The House of Assembly on June 23 passed a motion approving the revised Recovery to Development Plan, which was tabled in the House last October, and establishing a supplementary borrowing committee and a recovery steering committee.
During a debate before the vote, several House members spoke favourably of the new plan as a means for the Virgin Islands to take greater control over the recovery from the hurricanes of 2017.
The original RDP was 116 pages long and included projects estimated to cost $580.8 million over seven to ten years, but the downsized plan approved Tuesday is a 33-page four-year strategy that estimates financing needs at $186.9 million.
The original RDP passed the House in October 2018, and though then-opposition member Andrew Fahie voted for it at the time, he changed his stance after becoming premier in February 2019 and began to criticize it publicly.
Last September, the revised RDP was submitted to the United Kingdom as part of efforts to secure a £300 million recovery loan guarantee from the UK, negotiations which Mr. Fahie said on Tuesday are ongoing.

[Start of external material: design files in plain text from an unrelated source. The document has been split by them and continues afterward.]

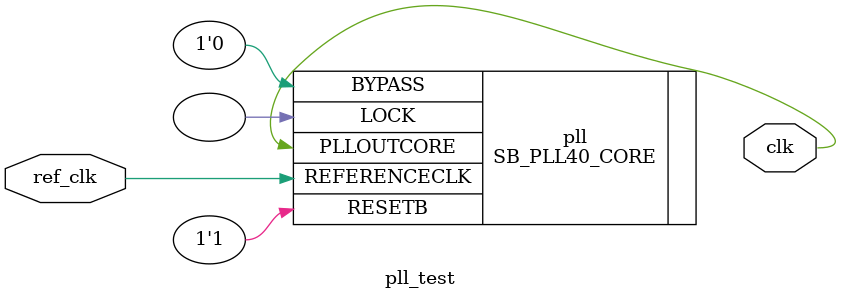
<source format=v>
module pll_test(
	input ref_clk,

	output clk
);
	
	SB_PLL40_CORE #(
		.FEEDBACK_PATH("SIMPLE"), // don't use fine delay adjustment
		.PLLOUT_SELECT("GENCLK"), // no phase shift on output
		.DIVR(4'b0000),			  // reference clock divider
		.DIVF(7'b1001111),		  // feedback clock divider
		.DIVQ(3'b011),			  // VCO clock divider
		.FILTER_RANGE(3'b001)
	) pll (
		.REFERENCECLK(ref_clk),
		.PLLOUTCORE(clk),
		.LOCK(),				  // this lets you know that the pll is working and it has locked the output phase to the input phase
		.RESETB(1'b1),			  // active low reset
		.BYPASS(1'b0)			  // no bypass, use PLL signal as output
	);

endmodule

</source>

“We want to make sure that when we do sign off and take the loan, Mr. Speaker, it gives us the room to do the things that have needed … to allow us to strengthen our economy,” the premier added.
CDB loan
While introducing the motion to approve the downsized RDP, Mr. Fahie also said that he is renegotiating a $65 million loan from the Caribbean Development Bank, which has been used to fund several recent projects under the Recovery and Development Agency, to take into consideration the effects of the Covid-19 pandemic.
“That wasn’t factored in and nobody saw it coming,” Mr. Fahie said.
The ongoing renegotiations of the CDB loan are also aimed at ensuring that “as many local contractors as possible are getting those jobs,” he said. “When you take out a $65million loan from CDB … you cannot afford as a territory to have contractors come from all around the world and get those jobs,” Mr. Fahie said.
New committee
The Tuesday motion also calls for the establishment of a “borrowing committee” and a “recovery steering group,” which “is to help keep the work of the RDA and the government of the Virgin Islands focused,” Mr. Fahie said, though he did not specify whether anyone had already been appointed to these committees.
After Speaker of the House Julian Willock opened up the floor for debate on the motion, many of the members spoke resoundingly in favour of the new plan, seconding Mr. Fahie’s assertion that it would place the recovery more squarely in the hands of Virgin Islanders.
Opposition Leader Marlon Penn, for one, said he was encouraged that the new plan would ensure a “transfer of knowledge” amongst VI firms and contractors who will now have greater opportunities to collaborate.
Education, Culture, Youth Affairs, Fisheries and Agriculture Minister Dr. Natalio “Sowande” Wheatley, meanwhile, lauded the new plan as a means to rid the territory of the excessive restrictions that the UK has been able to place upon the VI as a result of the implementation of the RDA.
“Why is it so important to [the UK], Mr. Speaker?” Mr. Wheatley asked. “It is because they see it as a tool, Mr. Speaker, a tool to take the development and the autonomy out of the hands of the elected representatives. This is how I see it, Mr. Speaker.”